Air Transportation: USAF and U.S. Army Fly Away Together


June 18, 2007: After several years of negotiation, and a reality check brought on by the needs of war, the U.S. Army and Air Force have agreed on using the Italian C-27J tow engine transport, to replace the elderly C-23s, and thus provide more small transports for delivering cargos in places even C-130s can't reach. The C-27J (a joint U.S./Italian upgrade of the Italian G-222) is as 28 ton aircraft can carry nine tons for up to 2,500 kilometers and land on smaller airfields than the C-130 can handle. The U.S. Air Force bought ten C-27Js in the 1990s, but took them out of service because it was cheaper to deliver stuff via the larger C-130. However, the C-27J is a favorite with many other air forces, and draws on technology from the C-130J program (using the same engines, propellers and electronic items). The C-27Js will cost about $30 million each, and much of the work will be done in the United States, although the aircraft will be assembled in Italy.

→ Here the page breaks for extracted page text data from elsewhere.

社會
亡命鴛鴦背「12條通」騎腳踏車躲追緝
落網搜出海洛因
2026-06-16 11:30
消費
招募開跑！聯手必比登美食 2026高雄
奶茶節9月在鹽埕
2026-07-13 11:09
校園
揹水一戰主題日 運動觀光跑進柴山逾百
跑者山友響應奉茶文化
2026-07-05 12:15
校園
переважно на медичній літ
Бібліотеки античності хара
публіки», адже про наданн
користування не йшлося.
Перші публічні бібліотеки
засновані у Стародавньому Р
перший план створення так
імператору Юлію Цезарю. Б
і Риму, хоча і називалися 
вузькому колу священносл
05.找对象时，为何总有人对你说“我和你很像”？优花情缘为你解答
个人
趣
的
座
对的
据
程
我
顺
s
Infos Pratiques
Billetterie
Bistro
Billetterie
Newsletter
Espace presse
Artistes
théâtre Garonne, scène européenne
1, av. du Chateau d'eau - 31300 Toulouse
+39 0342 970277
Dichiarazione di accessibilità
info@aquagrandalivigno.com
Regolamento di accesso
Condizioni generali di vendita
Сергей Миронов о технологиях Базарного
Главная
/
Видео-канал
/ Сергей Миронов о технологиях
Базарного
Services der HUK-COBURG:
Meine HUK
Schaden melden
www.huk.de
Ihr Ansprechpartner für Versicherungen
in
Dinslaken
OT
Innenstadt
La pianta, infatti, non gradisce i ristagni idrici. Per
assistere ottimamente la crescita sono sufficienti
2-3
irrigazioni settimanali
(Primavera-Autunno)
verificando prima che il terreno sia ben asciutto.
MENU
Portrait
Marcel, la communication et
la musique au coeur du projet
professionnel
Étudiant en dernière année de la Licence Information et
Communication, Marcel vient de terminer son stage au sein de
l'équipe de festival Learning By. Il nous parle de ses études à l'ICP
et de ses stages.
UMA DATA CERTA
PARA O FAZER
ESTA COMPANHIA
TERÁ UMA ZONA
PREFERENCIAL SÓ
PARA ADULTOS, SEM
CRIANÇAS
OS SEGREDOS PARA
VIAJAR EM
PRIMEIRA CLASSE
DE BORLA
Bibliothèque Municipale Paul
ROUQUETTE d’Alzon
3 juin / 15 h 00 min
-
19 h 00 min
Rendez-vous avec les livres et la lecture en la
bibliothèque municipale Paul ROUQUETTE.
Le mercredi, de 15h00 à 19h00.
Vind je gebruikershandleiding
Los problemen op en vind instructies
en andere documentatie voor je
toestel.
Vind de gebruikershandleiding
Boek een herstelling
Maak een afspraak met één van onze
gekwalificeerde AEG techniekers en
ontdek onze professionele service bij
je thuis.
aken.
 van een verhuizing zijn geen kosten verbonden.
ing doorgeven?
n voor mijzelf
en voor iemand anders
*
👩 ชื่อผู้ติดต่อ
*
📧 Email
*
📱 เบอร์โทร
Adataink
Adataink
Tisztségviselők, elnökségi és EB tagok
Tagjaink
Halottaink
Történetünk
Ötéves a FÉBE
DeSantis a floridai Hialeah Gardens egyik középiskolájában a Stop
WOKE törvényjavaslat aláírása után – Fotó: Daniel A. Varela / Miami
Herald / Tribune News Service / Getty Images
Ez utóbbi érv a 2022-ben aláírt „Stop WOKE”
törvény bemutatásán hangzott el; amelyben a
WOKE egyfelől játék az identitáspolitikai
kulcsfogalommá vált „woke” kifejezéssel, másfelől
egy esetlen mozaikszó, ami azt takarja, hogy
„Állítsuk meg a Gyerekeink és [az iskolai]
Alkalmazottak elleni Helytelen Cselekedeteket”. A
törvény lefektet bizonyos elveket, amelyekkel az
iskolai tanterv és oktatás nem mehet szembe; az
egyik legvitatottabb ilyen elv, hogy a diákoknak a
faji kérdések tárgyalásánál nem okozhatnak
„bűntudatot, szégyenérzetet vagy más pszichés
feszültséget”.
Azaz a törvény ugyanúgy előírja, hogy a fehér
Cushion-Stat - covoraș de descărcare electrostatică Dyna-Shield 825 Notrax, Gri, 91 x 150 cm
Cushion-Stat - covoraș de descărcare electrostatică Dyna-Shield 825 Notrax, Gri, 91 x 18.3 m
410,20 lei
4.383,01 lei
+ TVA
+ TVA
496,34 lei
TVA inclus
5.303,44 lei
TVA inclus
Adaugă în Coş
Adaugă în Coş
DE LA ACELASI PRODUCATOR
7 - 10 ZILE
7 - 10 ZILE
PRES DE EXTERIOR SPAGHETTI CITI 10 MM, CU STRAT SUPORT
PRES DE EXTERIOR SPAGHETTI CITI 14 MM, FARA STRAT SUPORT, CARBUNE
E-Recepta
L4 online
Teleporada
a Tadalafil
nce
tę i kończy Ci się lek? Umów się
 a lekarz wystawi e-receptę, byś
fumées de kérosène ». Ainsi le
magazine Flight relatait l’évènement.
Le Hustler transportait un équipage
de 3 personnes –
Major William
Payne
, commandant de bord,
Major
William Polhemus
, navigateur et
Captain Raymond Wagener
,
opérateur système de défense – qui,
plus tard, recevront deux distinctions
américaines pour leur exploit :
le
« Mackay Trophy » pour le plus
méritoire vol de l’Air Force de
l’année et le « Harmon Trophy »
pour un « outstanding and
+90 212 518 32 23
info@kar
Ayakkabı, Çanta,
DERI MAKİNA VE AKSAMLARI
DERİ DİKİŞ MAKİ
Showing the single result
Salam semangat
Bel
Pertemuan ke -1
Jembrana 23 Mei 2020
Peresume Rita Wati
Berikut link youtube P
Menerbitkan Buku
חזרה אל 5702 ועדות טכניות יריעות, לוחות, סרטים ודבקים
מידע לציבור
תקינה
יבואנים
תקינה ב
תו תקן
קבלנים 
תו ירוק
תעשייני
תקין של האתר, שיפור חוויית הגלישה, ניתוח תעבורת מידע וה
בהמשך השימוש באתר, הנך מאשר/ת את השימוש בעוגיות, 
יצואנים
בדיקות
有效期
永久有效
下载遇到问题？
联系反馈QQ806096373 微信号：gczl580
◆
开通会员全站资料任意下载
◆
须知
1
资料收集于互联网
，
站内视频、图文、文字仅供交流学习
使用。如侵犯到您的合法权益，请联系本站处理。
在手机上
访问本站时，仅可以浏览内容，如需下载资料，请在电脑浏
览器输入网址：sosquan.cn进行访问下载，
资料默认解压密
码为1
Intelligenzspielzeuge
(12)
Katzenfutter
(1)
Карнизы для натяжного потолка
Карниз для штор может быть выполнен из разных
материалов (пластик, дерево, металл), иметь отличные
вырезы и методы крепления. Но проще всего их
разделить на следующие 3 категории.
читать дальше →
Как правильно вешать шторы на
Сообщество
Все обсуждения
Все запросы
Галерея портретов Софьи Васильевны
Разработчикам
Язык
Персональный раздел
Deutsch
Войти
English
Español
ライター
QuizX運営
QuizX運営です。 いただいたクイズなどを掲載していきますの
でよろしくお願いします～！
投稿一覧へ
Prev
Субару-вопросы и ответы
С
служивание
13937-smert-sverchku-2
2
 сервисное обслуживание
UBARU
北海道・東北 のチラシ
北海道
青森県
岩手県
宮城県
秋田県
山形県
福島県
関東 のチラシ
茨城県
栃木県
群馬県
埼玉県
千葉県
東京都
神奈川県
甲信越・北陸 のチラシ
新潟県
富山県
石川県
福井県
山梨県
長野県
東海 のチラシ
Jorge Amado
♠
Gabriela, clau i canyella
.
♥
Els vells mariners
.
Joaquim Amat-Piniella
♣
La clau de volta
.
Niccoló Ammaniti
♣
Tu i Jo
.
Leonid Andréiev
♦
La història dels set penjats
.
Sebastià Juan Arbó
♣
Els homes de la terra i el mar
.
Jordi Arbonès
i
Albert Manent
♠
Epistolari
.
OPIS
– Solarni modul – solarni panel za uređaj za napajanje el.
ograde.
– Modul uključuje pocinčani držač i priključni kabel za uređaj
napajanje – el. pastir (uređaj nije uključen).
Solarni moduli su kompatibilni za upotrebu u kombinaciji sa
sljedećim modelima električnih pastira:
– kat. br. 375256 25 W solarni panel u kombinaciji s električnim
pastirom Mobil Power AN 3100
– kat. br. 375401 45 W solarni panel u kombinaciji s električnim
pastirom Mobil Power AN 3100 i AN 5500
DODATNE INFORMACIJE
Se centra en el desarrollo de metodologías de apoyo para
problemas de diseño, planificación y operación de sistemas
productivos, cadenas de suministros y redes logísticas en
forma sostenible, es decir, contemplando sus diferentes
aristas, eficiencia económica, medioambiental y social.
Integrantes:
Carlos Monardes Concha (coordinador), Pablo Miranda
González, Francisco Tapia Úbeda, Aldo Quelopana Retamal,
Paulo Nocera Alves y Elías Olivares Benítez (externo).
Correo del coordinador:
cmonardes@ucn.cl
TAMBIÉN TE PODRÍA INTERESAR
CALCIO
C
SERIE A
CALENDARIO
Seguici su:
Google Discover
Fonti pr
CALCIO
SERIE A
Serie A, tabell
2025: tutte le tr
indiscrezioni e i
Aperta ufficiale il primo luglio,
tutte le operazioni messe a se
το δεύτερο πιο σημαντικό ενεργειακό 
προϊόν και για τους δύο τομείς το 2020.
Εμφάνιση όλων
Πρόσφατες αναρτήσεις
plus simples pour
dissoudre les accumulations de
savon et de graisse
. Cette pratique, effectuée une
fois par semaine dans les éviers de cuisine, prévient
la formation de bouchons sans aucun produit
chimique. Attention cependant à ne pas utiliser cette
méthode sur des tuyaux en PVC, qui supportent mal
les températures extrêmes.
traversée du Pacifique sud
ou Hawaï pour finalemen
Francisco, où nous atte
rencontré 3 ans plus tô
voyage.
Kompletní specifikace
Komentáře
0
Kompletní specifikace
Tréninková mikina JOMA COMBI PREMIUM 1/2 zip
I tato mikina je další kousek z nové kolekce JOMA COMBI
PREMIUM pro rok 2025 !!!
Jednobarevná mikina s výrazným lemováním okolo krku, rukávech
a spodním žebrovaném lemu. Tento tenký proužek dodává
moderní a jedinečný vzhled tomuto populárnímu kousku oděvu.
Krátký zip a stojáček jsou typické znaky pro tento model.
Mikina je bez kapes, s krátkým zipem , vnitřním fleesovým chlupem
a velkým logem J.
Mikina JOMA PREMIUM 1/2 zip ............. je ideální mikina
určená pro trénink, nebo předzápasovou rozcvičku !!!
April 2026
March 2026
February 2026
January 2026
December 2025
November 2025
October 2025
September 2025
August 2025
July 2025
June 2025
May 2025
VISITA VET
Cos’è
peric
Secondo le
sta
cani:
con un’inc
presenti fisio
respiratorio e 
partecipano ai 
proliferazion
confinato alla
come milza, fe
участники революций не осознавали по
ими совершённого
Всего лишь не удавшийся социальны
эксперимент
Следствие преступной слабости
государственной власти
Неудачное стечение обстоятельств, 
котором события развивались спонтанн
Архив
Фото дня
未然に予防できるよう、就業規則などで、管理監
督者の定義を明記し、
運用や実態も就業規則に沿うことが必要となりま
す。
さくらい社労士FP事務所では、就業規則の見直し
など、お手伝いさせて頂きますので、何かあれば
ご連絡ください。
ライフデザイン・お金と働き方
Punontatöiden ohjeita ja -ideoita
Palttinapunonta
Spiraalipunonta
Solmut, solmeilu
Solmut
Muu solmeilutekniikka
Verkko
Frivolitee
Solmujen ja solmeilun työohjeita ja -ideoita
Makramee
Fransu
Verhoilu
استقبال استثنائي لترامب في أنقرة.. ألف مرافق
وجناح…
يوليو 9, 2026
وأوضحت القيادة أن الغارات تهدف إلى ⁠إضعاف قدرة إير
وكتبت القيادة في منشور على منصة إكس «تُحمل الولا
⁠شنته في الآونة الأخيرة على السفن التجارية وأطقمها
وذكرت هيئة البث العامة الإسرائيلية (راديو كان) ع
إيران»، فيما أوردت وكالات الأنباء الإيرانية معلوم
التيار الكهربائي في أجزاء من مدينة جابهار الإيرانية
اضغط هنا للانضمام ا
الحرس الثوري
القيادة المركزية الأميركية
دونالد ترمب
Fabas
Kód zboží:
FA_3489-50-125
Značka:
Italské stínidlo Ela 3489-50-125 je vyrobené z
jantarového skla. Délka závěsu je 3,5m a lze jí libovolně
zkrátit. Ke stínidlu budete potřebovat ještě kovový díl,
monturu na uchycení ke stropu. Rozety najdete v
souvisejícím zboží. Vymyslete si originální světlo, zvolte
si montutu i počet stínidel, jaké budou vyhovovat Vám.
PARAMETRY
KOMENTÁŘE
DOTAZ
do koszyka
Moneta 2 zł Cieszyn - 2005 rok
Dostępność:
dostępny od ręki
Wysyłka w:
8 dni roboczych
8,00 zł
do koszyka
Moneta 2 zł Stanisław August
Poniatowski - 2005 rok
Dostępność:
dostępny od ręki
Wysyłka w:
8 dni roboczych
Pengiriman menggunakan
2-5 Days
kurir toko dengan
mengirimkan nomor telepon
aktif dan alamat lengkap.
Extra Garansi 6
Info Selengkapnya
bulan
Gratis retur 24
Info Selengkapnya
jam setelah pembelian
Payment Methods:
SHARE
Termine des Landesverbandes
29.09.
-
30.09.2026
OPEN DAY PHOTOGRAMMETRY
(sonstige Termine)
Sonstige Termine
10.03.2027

Two years ago, the U.S. Army and Air Force agreed to replace the C-23 two engine transports the U.S. Army National Guard operates, with 145 new aircraft of approximately the same capability. The air force would get about half these aircraft, and the army the rest. But both services would establish joint maintenance and support facilities, in order to keep the costs down. The current plan calls for as many as 207 C-27Js over the next ten years.

According to half a century of agreements and Pentagon turf battles, the army should not be able to operate two engine transports. But because of a special deal, forced on the military by Congress, the Army National Guard is allowed to operate 44 two engine C-23s (a freight version of the British Shorts 330 passenger airliner). The 12 ton C-23 can carry up to 3.5 tons of cargo, or up to 30 troops. But the C-23s are twenty years old, and efforts to get a replacement, especially a larger and more numerous replacement, initially ran into air force opposition. After all, the air force has 500, 75 ton, C-130s. But in Iraq, the army C-23s have proved invaluable in getting priority army cargos where they are needed, often to places the C-130 could not reach. With a war going on, the army has lots of recent evidence of how difficult it is for army commanders to get a C-130 for some urgent mission. The army originally asked for 128 C-23 replacements, but the air force protested, and the current deal was worked out.

There were several aircraft competing for this contract, including the CN-235, C-295 and C-27J, along with the current the navy C-2. What all these aircraft had in common was greater capacity (about half the C-130s 20 ton load), and the ability to fly higher than the C-23s 20,000 foot maximum altitude (which prevents it from being used in Afghanistan). Now the air force will not only operate these two engine transports, but will tolerate the army owning about sixty of them as well. All because there's a war going on, and wars are great for quickly settling peacetime squabbles that seem to never end.